CRUISE, a brand new show that promises to be celebration of queer culture, a kaleidoscopic musical and spoken word tribute to the veterans of the AIDs crisis and an irresistible 80s soundtrack, open digitally on Thu 15 April. We spoke to Jack Holden, writer and performer of the piece, to find out about the inspiration for the piece, the creation process and an insight into the iconic songs that make up the soundtrack.
How did the idea for CRUISE come about?
CRUISE is based on a true story I was told while volunteering for Switchboard, the LGBT+ listening service a few years ago. In making the show, I’ve woven dozens of other stories into the fabric of the final piece. It’s not recognisably one person’s story; but it will hopefully be familiar to a generation of people who lived through the AIDs crisis, and will be educational to people who weren’t there.
I’m also a huge fan of music from the 1980s. It’s such an interesting time for music – moving away from the Prog Rock bands and the string-filled Disco bangers of the 60s and 70s, to the artificial beats and the heavy use of synthesiser in the explosion of bubblegum Pop, Chicago House and, eventually, Acid House. I wanted to use this musical evolution as the backdrop for CRUISE because music is a really quick way to set tone, time and place for an audience.
What was it like creating a show based on a real individual’s emotive experience? Is Michael Spencer a real person, or someone based on many veterans of the AIDs crisis?
There was a real Michael, but CRUISE really is a big melting pot of fact, fiction and imagination. I’ve sat with the story at the heart of the show for many years so I’ve given it lots of space and time. However, I’m still nervous to tell a story from a time I didn’t live through. I feel the pressure to do my queer elders justice. I spoke to lots of queer people about their experiences of Soho, the 80s, HIV and AIDs in the making of this show, so I hope the characters and details will ring true.
How has the setting of The Ditch at Shoreditch Town Hall informed the piece?
The Ditch is an extraordinary space. It’s full of character, which is a gift when you’re scouting locations for a film. It’s also a labyrinth of interconnected spaces, corridors and dead ends, which is a perfect metaphor for a play that’s all about memory. I’m really glad we filmed at Shoreditch Town Hall instead of a in a traditional theatre auditorium – I think it gives CRUISE a real edge.
How did social distancing and COVID-19 processes affect the creation and filming of this piece?
When rehearsing and filming we obviously had to respect social distancing and take regular covid tests. Fortunately, the only people on stage for the show are me and musician John Elliott – and we don’t really interact, so the show is safe to perform.
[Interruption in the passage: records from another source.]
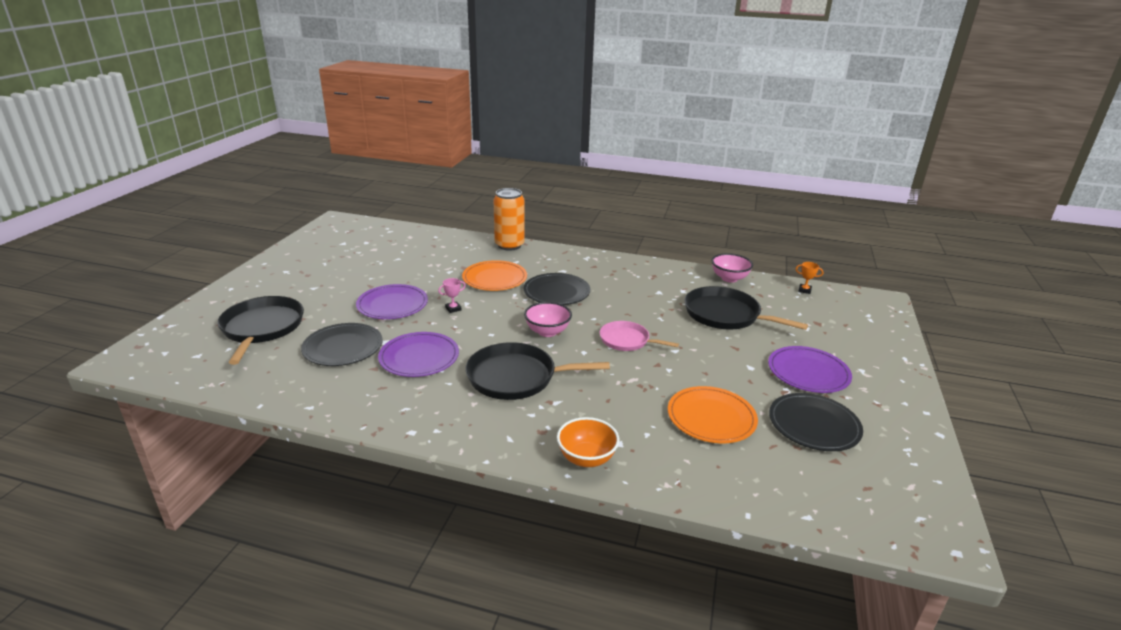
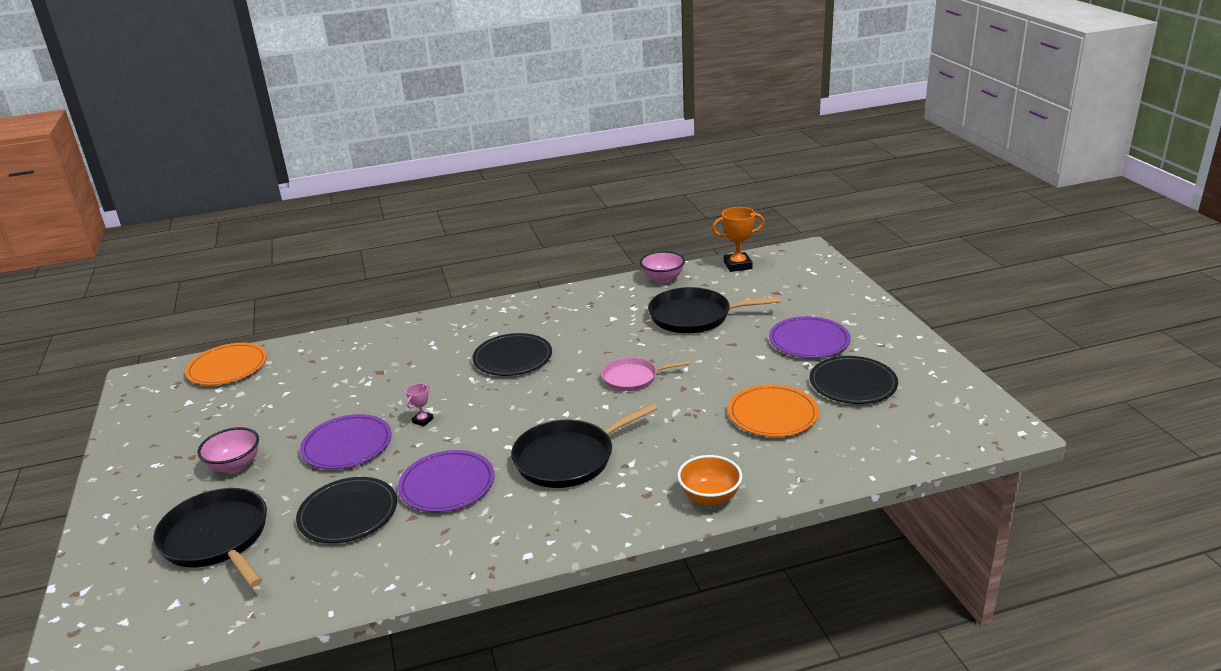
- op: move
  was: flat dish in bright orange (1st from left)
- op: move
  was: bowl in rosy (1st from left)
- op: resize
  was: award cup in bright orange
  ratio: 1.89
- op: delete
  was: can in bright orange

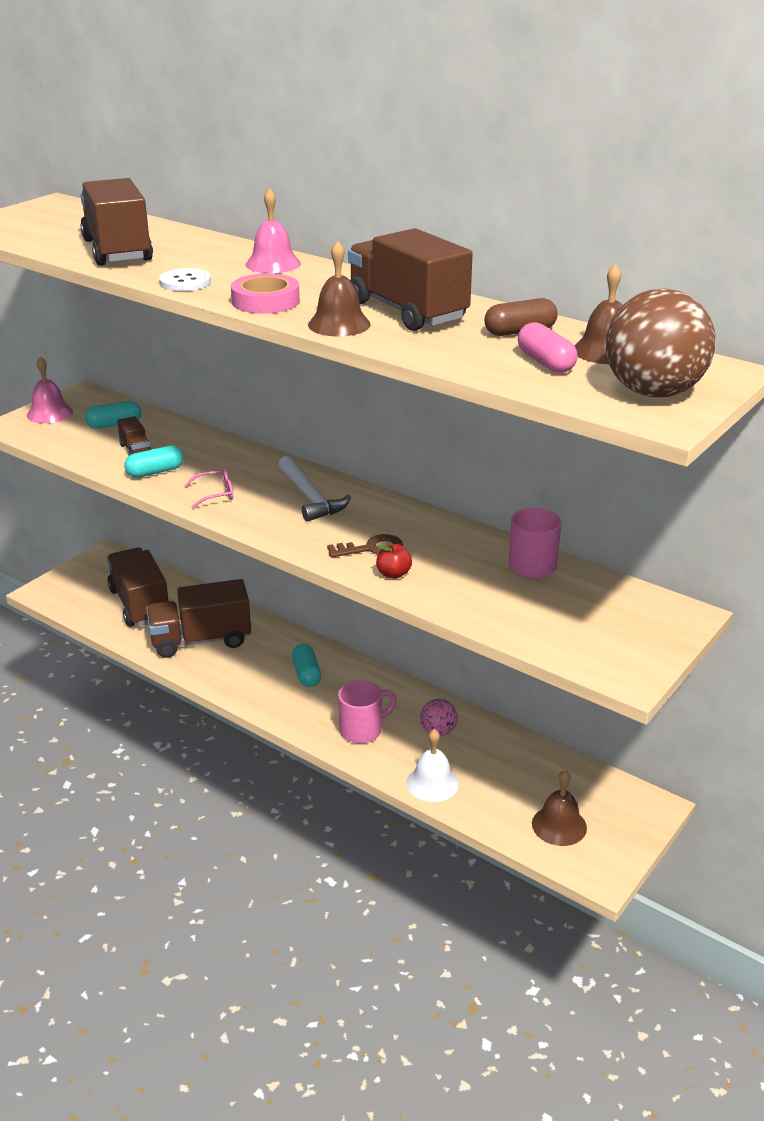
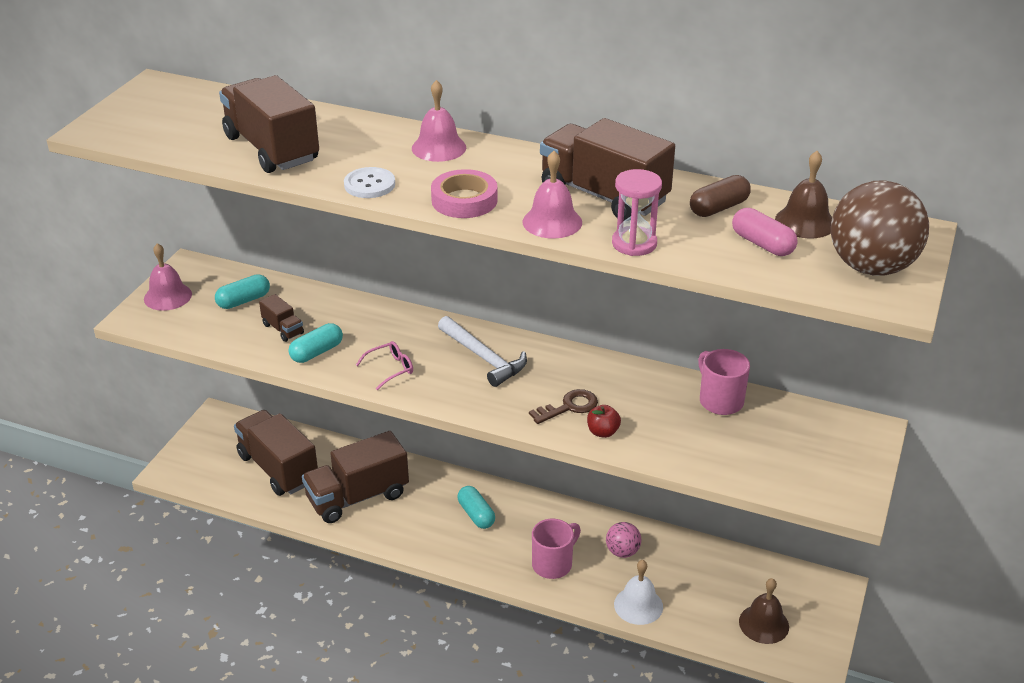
- op: recolor
  was: school bell in russet (1st from left)
  now: school bell in rosy (3rd from left)
- op: insert
  now: sand timer in rosy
All the creative team and crew wore masks while we filmed which was a little weird, but we’ve all become so used to masks by now, it didn’t get in the way.
Which is your favourite song in CRUISE and why?
We perform a little bit of the Elvis version of Always On My Mind which is just such a perfect song. It’s obviously not from the 80s, but Pet Shop Boys made it their own with their 1987 cover!
If you could have one 80s song as the soundtrack to your life, what would it be?
It’s SO HARD to just choose one! I think the best songs are ones you can dance to and cry to – so I think it would have to be Bronski Beat’s Smalltown Boy – the 12” record version is pretty special at 9 minutes long!